* _Task prompt_:
Return all lines of the data in which the string "over" occurs.

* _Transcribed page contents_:
·····

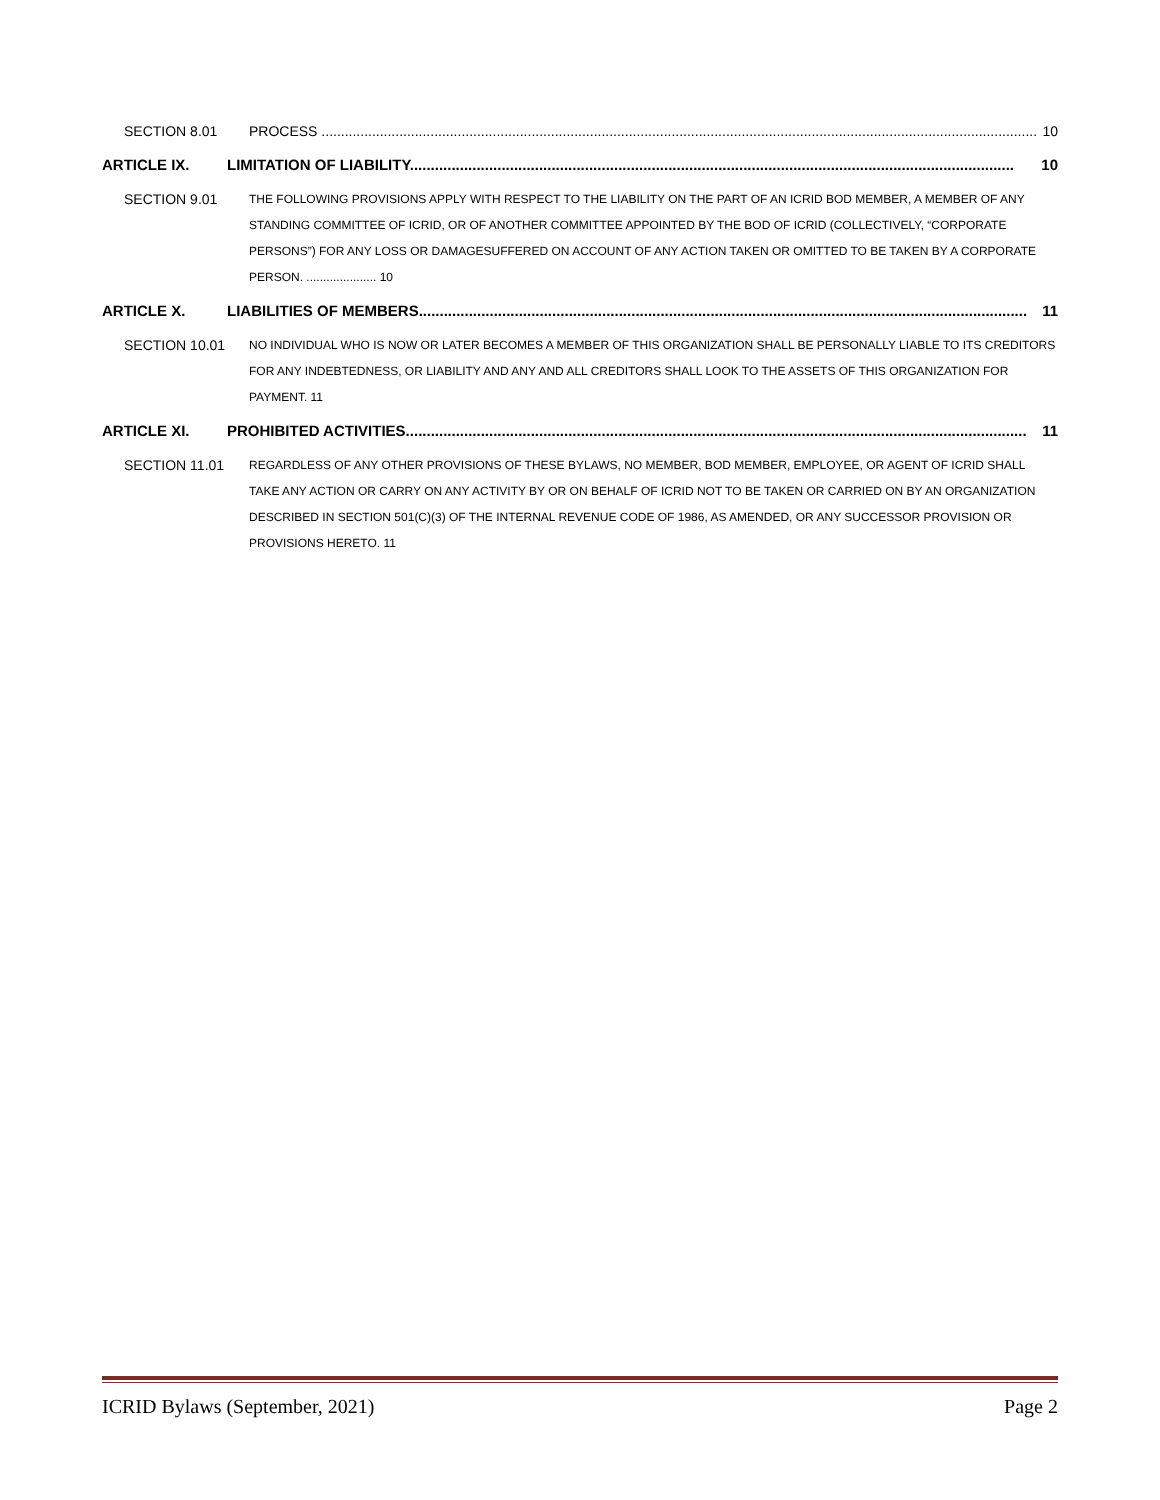SECTION 8.01 PROCESS ........................................................................................................................................................................................ 10
ARTICLE IX. LIMITATION OF LIABILITY................................................................................................................................................. 10
SECTION 9.01 THE FOLLOWING PROVISIONS APPLY WITH RESPECT TO THE LIABILITY ON THE PART OF AN ICRID BOD MEMBER, A MEMBER OF ANY STANDING COMMITTEE OF ICRID, OR OF ANOTHER COMMITTEE APPOINTED BY THE BOD OF ICRID (COLLECTIVELY, “CORPORATE PERSONS”) FOR ANY LOSS OR DAMAGESUFFERED ON ACCOUNT OF ANY ACTION TAKEN OR OMITTED TO BE TAKEN BY A CORPORATE PERSON. ..................... 10
ARTICLE X. LIABILITIES OF MEMBERS.................................................................................................................................................. 11
SECTION 10.01 NO INDIVIDUAL WHO IS NOW OR LATER BECOMES A MEMBER OF THIS ORGANIZATION SHALL BE PERSONALLY LIABLE TO ITS CREDITORS FOR ANY INDEBTEDNESS, OR LIABILITY AND ANY AND ALL CREDITORS SHALL LOOK TO THE ASSETS OF THIS ORGANIZATION FOR PAYMENT. 11
ARTICLE XI. PROHIBITED ACTIVITIES..................................................................................................................................................... 11
SECTION 11.01 REGARDLESS OF ANY OTHER PROVISIONS OF THESE BYLAWS, NO MEMBER, BOD MEMBER, EMPLOYEE, OR AGENT OF ICRID SHALL TAKE ANY ACTION OR CARRY ON ANY ACTIVITY BY OR ON BEHALF OF ICRID NOT TO BE TAKEN OR CARRIED ON BY AN ORGANIZATION DESCRIBED IN SECTION 501(C)(3) OF THE INTERNAL REVENUE CODE OF 1986, AS AMENDED, OR ANY SUCCESSOR PROVISION OR PROVISIONS HERETO. 11
ICRID Bylaws (September, 2021) Page 2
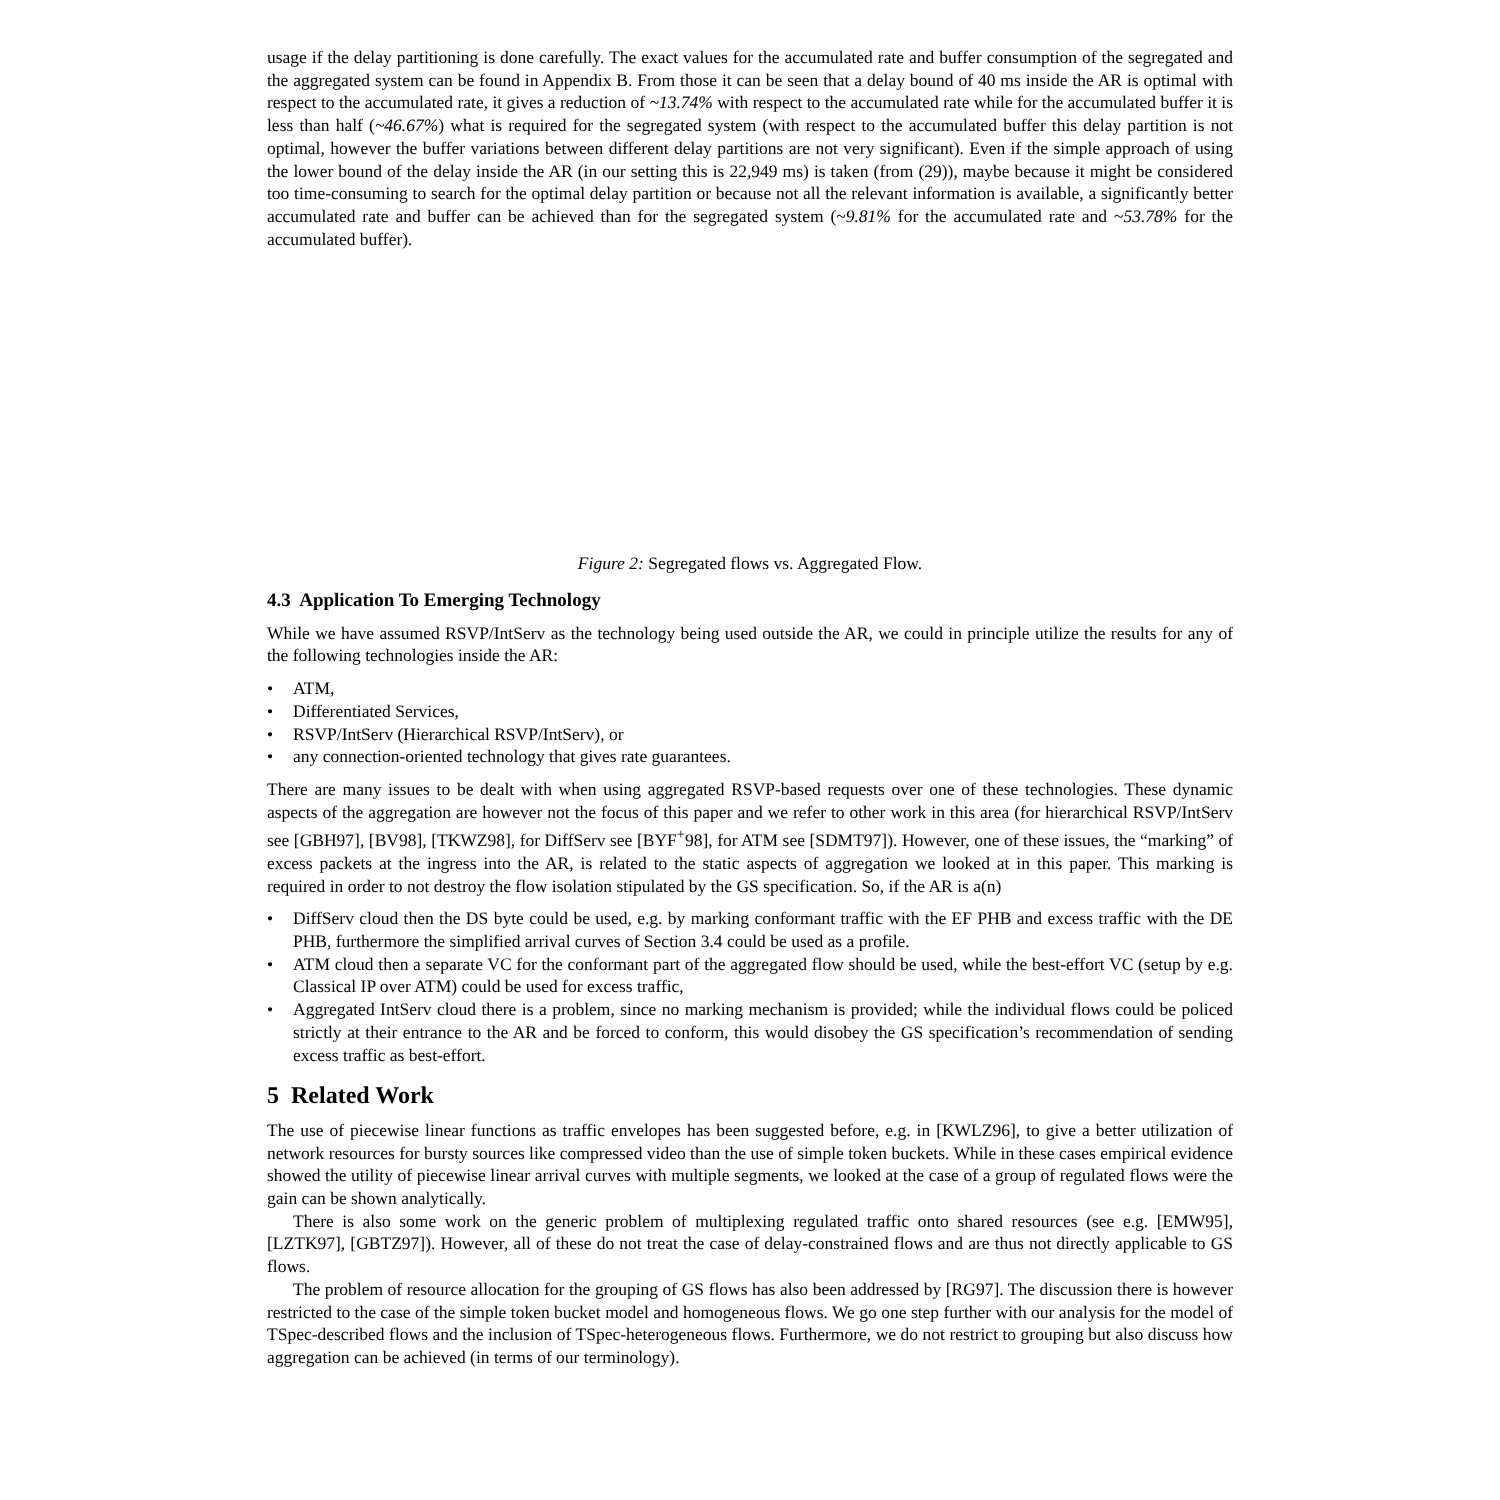usage if the delay partitioning is done carefully. The exact values for the accumulated rate and buffer consumption of the segregated and the aggregated system can be found in Appendix B. From those it can be seen that a delay bound of 40 ms inside the AR is optimal with respect to the accumulated rate, it gives a reduction of ~13.74% with respect to the accumulated rate while for the accumulated buffer it is less than half (~46.67%) what is required for the segregated system (with respect to the accumulated buffer this delay partition is not optimal, however the buffer variations between different delay partitions are not very significant). Even if the simple approach of using the lower bound of the delay inside the AR (in our setting this is 22,949 ms) is taken (from (29)), maybe because it might be considered too time-consuming to search for the optimal delay partition or because not all the relevant information is available, a significantly better accumulated rate and buffer can be achieved than for the segregated system (~9.81% for the accumulated rate and ~53.78% for the accumulated buffer).
Figure 2: Segregated flows vs. Aggregated Flow.
4.3 Application To Emerging Technology
While we have assumed RSVP/IntServ as the technology being used outside the AR, we could in principle utilize the results for any of the following technologies inside the AR:
• ATM,
• Differentiated Services,
• RSVP/IntServ (Hierarchical RSVP/IntServ), or
• any connection-oriented technology that gives rate guarantees.
There are many issues to be dealt with when using aggregated RSVP-based requests over one of these technologies. These dynamic aspects of the aggregation are however not the focus of this paper and we refer to other work in this area (for hierarchical RSVP/IntServ see [GBH97], [BV98], [TKWZ98], for DiffServ see [BYF<sup>+</sup>98], for ATM see [SDMT97]). However, one of these issues, the “marking” of excess packets at the ingress into the AR, is related to the static aspects of aggregation we looked at in this paper. This marking is required in order to not destroy the flow isolation stipulated by the GS specification. So, if the AR is a(n)
• DiffServ cloud then the DS byte could be used, e.g. by marking conformant traffic with the EF PHB and excess traffic with the DE PHB, furthermore the simplified arrival curves of Section 3.4 could be used as a profile.
• ATM cloud then a separate VC for the conformant part of the aggregated flow should be used, while the best-effort VC (setup by e.g. Classical IP over ATM) could be used for excess traffic,
• Aggregated IntServ cloud there is a problem, since no marking mechanism is provided; while the individual flows could be policed strictly at their entrance to the AR and be forced to conform, this would disobey the GS specification’s recommendation of sending excess traffic as best-effort.
5 Related Work
The use of piecewise linear functions as traffic envelopes has been suggested before, e.g. in [KWLZ96], to give a better utilization of network resources for bursty sources like compressed video than the use of simple token buckets. While in these cases empirical evidence showed the utility of piecewise linear arrival curves with multiple segments, we looked at the case of a group of regulated flows were the gain can be shown analytically.
There is also some work on the generic problem of multiplexing regulated traffic onto shared resources (see e.g. [EMW95], [LZTK97], [GBTZ97]). However, all of these do not treat the case of delay-constrained flows and are thus not directly applicable to GS flows.
The problem of resource allocation for the grouping of GS flows has also been addressed by [RG97]. The discussion there is however restricted to the case of the simple token bucket model and homogeneous flows. We go one step further with our analysis for the model of TSpec-described flows and the inclusion of TSpec-heterogeneous flows. Furthermore, we do not restrict to grouping but also discuss how aggregation can be achieved (in terms of our terminology).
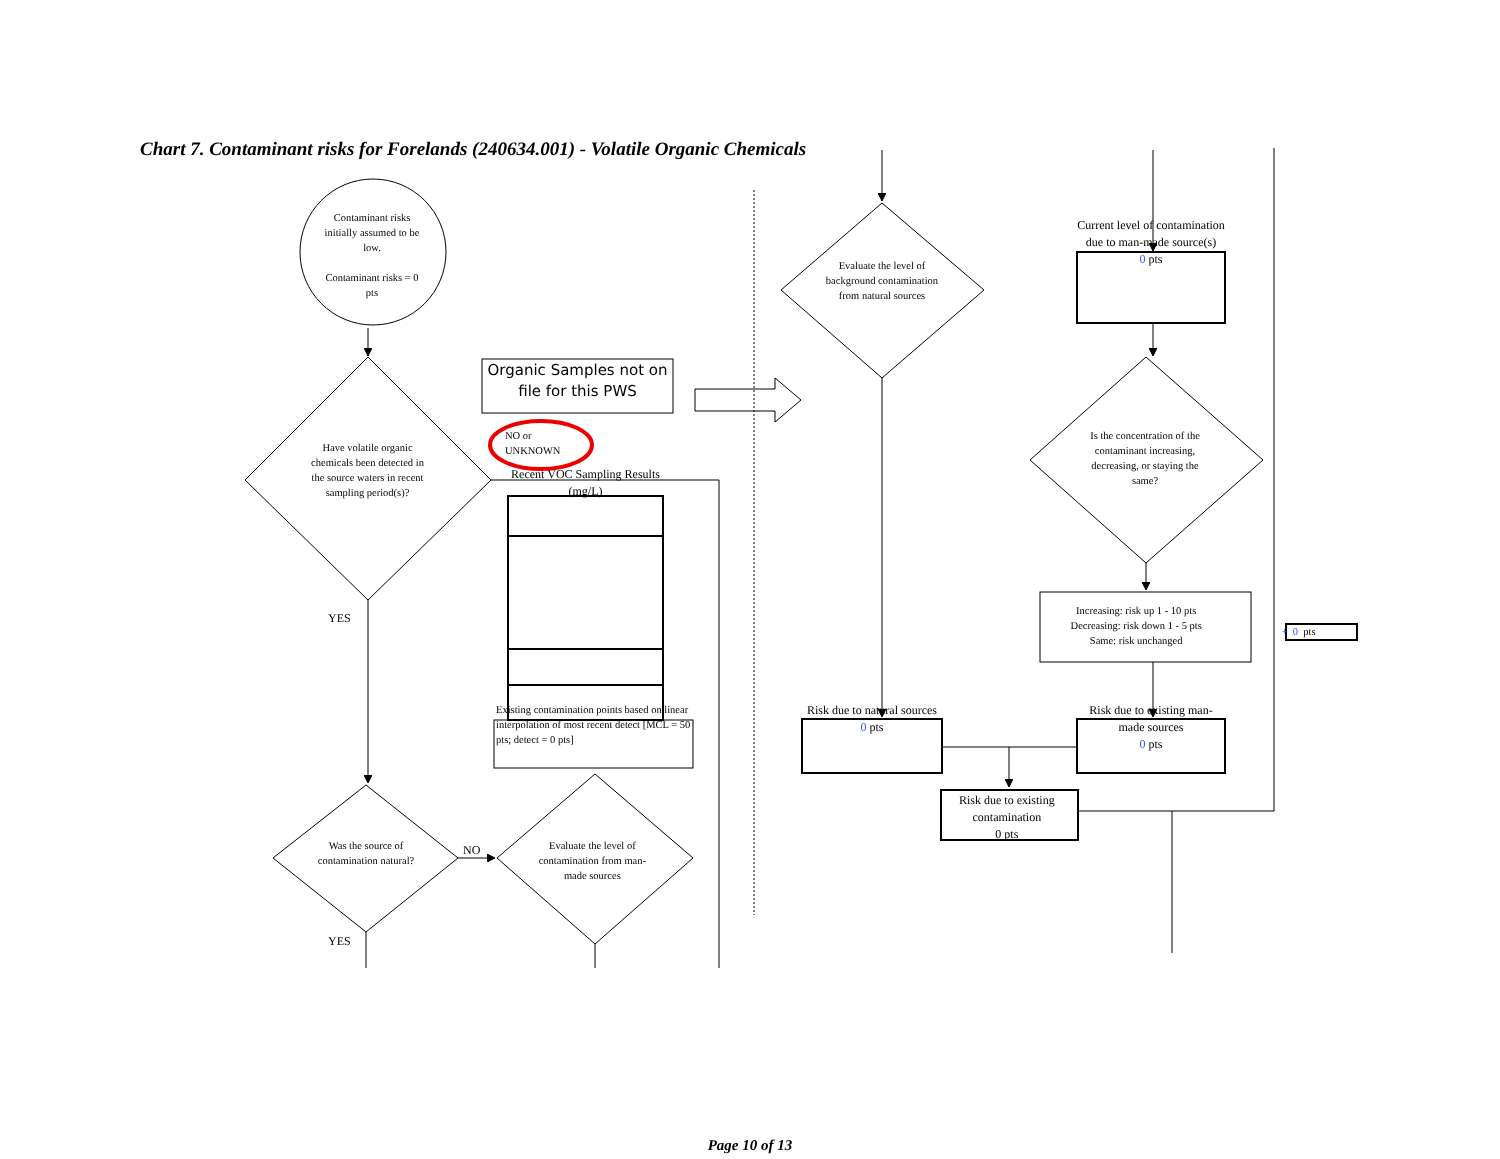Chart 7. Contaminant risks for Forelands (240634.001) - Volatile Organic Chemicals
Contaminant risks initially assumed to be low.
Contaminant risks = 0 pts
Evaluate the level of background contamination from natural sources
Current level of contamination due to man-made source(s)
0 pts
Have volatile organic chemicals been detected in the source waters in recent sampling period(s)?
Organic Samples not on file for this PWS
NO or
UNKNOWN
Recent VOC Sampling Results (mg/L)
Is the concentration of the contaminant increasing, decreasing, or staying the same?
YES
Increasing: risk up 1 - 10 pts
Decreasing: risk down 1 - 5 pts
Same: risk unchanged
+ 0 pts
Existing contamination points based on linear interpolation of most recent detect [MCL = 50 pts; detect = 0 pts]
Risk due to natural sources
0 pts
Risk due to existing man-made sources
0 pts
Was the source of contamination natural?
YES
NO
Evaluate the level of contamination from man-made sources
Risk due to existing contamination
0 pts
Page 10 of 13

·····

* _Output for this exercise_:
There are many issues to be dealt with when using aggregated RSVP-based requests over one of these technologies. These dynamic aspects of the aggregation are however not the focus of this paper and we refer to other work in this area (for hierarchical RSVP/IntServ see [GBH97], [BV98], [TKWZ98], for DiffServ see [BYF<sup>+</sup>98], for ATM see [SDMT97]). However, one of these issues, the “marking” of excess packets at the ingress into the AR, is related to the static aspects of aggregation we looked at in this paper. This marking is required in order to not destroy the flow isolation stipulated by the GS specification. So, if the AR is a(n)
• ATM cloud then a separate VC for the conformant part of the aggregated flow should be used, while the best-effort VC (setup by e.g. Classical IP over ATM) could be used for excess traffic,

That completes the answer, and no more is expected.